Decades before some green woman was flying about on a broomstick, a different movie with a similar title tried and failed to shake things up. Wicked, Wicked would be a run-of-the-mill slasher movie were it not for its trump card of presenting itself in ‘Duo-Vision’.
Two different rolls of film were projected side-by-side onto the same screen at the same time, and this split-screen technique promised double the action, but it actually created double the headache, as the movie was a major ballache to edit and, to make matters worse, nobody saw it.
‘Twixt’ (Francis Ford Coppola, 2011)

Everyone knows Francis Ford Coppola is a nutter, but sometimes he does something that is out there even for him. The Oscar-winner brought his new movie, Twixt, to an array of film festivals in 2011, but as people watched, they noticed something strange. At the back of the room, Coppola was editing the film as it was being screened, altering the action to suit the audience’s reaction.
This utterly mad idea was never going to suit a mass release, and it didn’t help that Twixt was utterly awful, one of the worst things Coppola has ever made, which is saying something with Megalopolis out there.
‘Titan AE’ (Don Bluth & Gary Goldman, 2000)

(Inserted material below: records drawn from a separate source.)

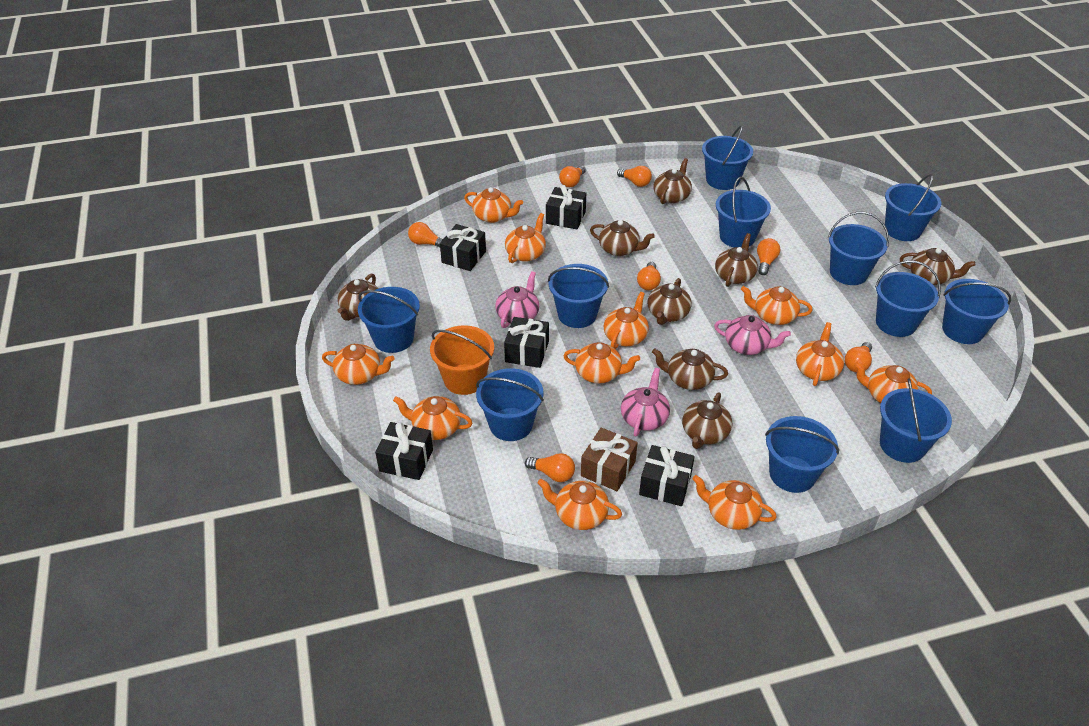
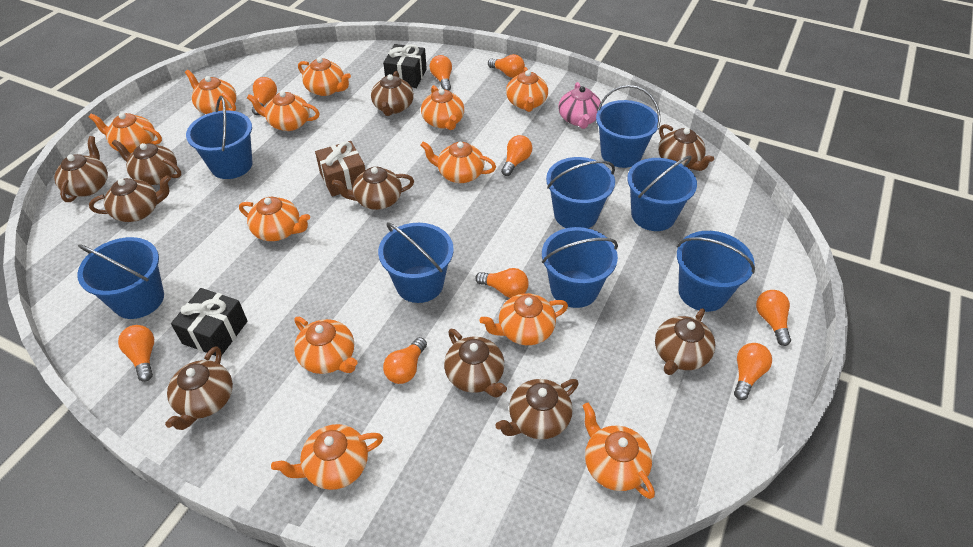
black gift: [375,422,433,480] [440,224,486,271] [504,317,549,368] [546,185,586,229] [639,445,695,506] = 5 -> [171,288,248,356] [383,44,427,88] = 2
blue bucket: [358,287,420,353] [476,368,544,441] [548,264,609,328] [702,125,753,190] [716,177,771,247] [765,416,839,493] [828,212,889,285] [875,260,941,337] [880,378,952,463] [885,174,941,241] [942,279,1011,344] = 11 -> [77,237,164,319] [186,96,253,179] [378,223,454,303] [542,227,618,308] [546,157,615,228] [596,85,661,168] [627,156,697,231] [677,231,755,312] = 8
brown teapot: [337,274,379,321] [590,220,655,256] [648,278,692,325] [652,348,728,390] [653,158,692,204] [682,392,732,449] [715,233,758,287] [900,248,976,285] = 8 -> [54,136,108,202] [89,175,171,222] [112,140,181,185] [165,346,233,430] [332,167,414,210] [371,71,414,116] [444,329,507,398] [495,379,579,439] [655,308,715,375] [658,124,714,171] = 10
orange bucket: [430,325,494,395] = 1 -> none = 0
orange light bulb: [408,222,443,247] [525,453,575,482] [559,166,586,187] [617,166,652,187] [637,262,661,290] [757,238,780,275] [845,342,872,372] = 7 -> [118,325,154,382] [252,77,277,115] [383,337,427,384] [430,55,452,91] [475,268,529,298] [488,54,525,78] [501,135,532,176] [734,343,772,400] [756,290,791,346] = 9
orange teapot: [322,344,394,385] [393,396,473,440] [464,187,523,223] [505,213,546,263] [537,479,622,530] [563,342,640,383] [604,292,649,349] [692,475,777,530] [741,286,812,325] [796,322,844,386] [854,362,932,403] = 11 -> [89,113,162,154] [185,70,237,114] [239,197,310,241] [247,91,320,131] [271,424,383,490] [294,317,358,374] [298,57,351,96] [420,142,496,183] [421,85,464,130] [479,293,568,345] [506,67,548,112] [582,403,655,499] = 12
pink teapot: [495,271,539,328] [621,368,670,437] [714,315,791,355] = 3 -> [559,82,602,129] = 1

These days, mixing 2D and 3D animation is quite commonplace, with films like Puss in Boots: The Last Wish and the Spider-Verse franchise doing it to great acclaim, but one movie tried to pioneer this technique over two decades earlier, to dismal results.
In what should have been deemed a landmark moment in animation, Titan AE mixed hand-drawn character models with computer-generated backgrounds, but the film bombed so hard, its failure led to the closure of Fox Animation Studios, marking the feature too ahead of its time, but its legacy lives on.